성능 문제: 에이전트가 비정상적으로 높은 CPU, 메모리, 또는 디스크 사용량을 보일 때. RDS와 같은 모니터링 대상의 성능 지표가 비정상적으로 나타날 때 (예: 높은 CPU 사용률, 느린 쿼리 응답 시간)
구성 변경 후 문제 발생: 에이전트 설정 변경 또는 버전 업그레이드 후 새로운 문제가 발생했을 때
Datadog 지원팀 요청 시: 지원 티켓 처리 과정에서 Datadog 지원팀이 flare를 요청할 때

이러한 상황에서 flare를 보내면 문제를 더 빠르고 정확하게 진단하고 해결할 수 있습니다. 특히 RDS와 같은 데이터베이스 성능 문제의 경우, flare를 통해 수집된 상세 정보가 문제의 근본 원인을 파악하는 데 큰 단서가 됩니다.

환경

헬름 차트: datadog 3.69.3
파드 버전: Agent Checks Runner 파드 (datadog-agent 7.55.2)

flare 보내기

자세한 로그 수집을 위해 datadog-agent와 datadog-clustercheks의 로그레벨 설정을 변경합니다. 로그레벨의 기본값은 INFO 입니다.

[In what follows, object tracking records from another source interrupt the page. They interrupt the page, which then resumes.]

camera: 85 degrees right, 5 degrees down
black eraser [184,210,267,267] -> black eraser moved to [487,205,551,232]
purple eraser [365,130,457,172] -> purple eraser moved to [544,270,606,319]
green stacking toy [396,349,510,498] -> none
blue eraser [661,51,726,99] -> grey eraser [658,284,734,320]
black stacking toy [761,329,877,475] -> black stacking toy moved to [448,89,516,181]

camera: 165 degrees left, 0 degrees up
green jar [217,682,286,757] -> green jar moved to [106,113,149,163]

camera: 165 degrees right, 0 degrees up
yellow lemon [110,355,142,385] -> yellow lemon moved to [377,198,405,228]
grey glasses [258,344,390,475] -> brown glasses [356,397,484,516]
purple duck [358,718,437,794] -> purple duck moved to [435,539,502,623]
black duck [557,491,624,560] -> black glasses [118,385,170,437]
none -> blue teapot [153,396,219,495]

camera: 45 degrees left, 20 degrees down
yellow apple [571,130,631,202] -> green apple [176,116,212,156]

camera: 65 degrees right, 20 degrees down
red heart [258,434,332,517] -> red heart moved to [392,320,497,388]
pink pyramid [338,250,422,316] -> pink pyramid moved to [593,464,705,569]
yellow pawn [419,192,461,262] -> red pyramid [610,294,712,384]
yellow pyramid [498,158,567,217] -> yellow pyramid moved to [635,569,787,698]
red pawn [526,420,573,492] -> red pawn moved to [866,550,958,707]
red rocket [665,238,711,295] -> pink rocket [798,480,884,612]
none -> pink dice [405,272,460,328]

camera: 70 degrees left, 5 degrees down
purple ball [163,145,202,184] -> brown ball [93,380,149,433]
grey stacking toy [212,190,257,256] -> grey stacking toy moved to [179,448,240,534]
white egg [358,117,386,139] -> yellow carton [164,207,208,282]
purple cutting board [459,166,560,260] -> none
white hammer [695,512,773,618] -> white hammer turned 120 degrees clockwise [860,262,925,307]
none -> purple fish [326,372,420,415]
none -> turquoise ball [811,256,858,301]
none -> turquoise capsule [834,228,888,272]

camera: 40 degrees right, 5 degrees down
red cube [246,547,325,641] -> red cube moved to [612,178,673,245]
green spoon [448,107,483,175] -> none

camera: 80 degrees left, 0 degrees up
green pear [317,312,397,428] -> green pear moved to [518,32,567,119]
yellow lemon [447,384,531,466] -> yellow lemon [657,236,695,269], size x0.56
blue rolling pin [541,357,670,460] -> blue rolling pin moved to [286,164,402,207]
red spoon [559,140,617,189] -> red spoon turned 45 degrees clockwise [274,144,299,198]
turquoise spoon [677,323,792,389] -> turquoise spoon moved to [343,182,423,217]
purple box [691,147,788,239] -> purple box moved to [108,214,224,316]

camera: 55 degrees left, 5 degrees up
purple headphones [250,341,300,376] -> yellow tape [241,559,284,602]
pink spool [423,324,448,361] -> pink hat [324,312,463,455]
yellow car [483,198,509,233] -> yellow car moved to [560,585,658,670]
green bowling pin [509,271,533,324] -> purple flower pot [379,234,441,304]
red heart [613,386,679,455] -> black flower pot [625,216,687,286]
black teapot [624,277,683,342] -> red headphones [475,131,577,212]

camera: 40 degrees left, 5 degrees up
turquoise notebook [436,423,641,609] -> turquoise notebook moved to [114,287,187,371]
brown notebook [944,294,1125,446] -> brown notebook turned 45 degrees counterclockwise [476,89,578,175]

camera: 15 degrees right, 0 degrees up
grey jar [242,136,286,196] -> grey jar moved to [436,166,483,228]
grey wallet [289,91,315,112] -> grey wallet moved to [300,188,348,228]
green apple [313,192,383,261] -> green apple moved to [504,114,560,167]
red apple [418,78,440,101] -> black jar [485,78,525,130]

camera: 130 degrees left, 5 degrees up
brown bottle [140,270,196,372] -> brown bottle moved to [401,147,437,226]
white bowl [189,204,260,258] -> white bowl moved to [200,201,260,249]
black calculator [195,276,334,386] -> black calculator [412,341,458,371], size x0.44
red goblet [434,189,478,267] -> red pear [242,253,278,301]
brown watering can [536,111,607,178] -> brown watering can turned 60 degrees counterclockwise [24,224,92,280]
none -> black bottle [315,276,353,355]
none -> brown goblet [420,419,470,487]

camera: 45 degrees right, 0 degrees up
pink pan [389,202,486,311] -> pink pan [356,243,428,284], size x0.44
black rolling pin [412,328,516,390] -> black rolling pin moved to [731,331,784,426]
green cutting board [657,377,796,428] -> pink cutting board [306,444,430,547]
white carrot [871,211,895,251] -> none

# charts/datadog/values.yaml
datadog:
  # datadog.logLevel -- Set logging verbosity, valid log levels are: trace, debug, info, warn, error, critical, off
  logLevel: DEBUG

datadog-clusterchecks 파드에서 현재 설정된 로그레벨을 확인합니다. 이 명령어를 통해 변경된 로그 레벨이 제대로 적용되었는지 확인할 수 있습니다.

$ agent config get log_level | grep -i log_level
log_level is set to: debug

datadog-cluster-agent 또는 datadog-clusterchecks 파드에서 아래 명령어를 실행합니다. 이 명령어는 flare를 생성하고 Datadog 지원팀에 전송합니다.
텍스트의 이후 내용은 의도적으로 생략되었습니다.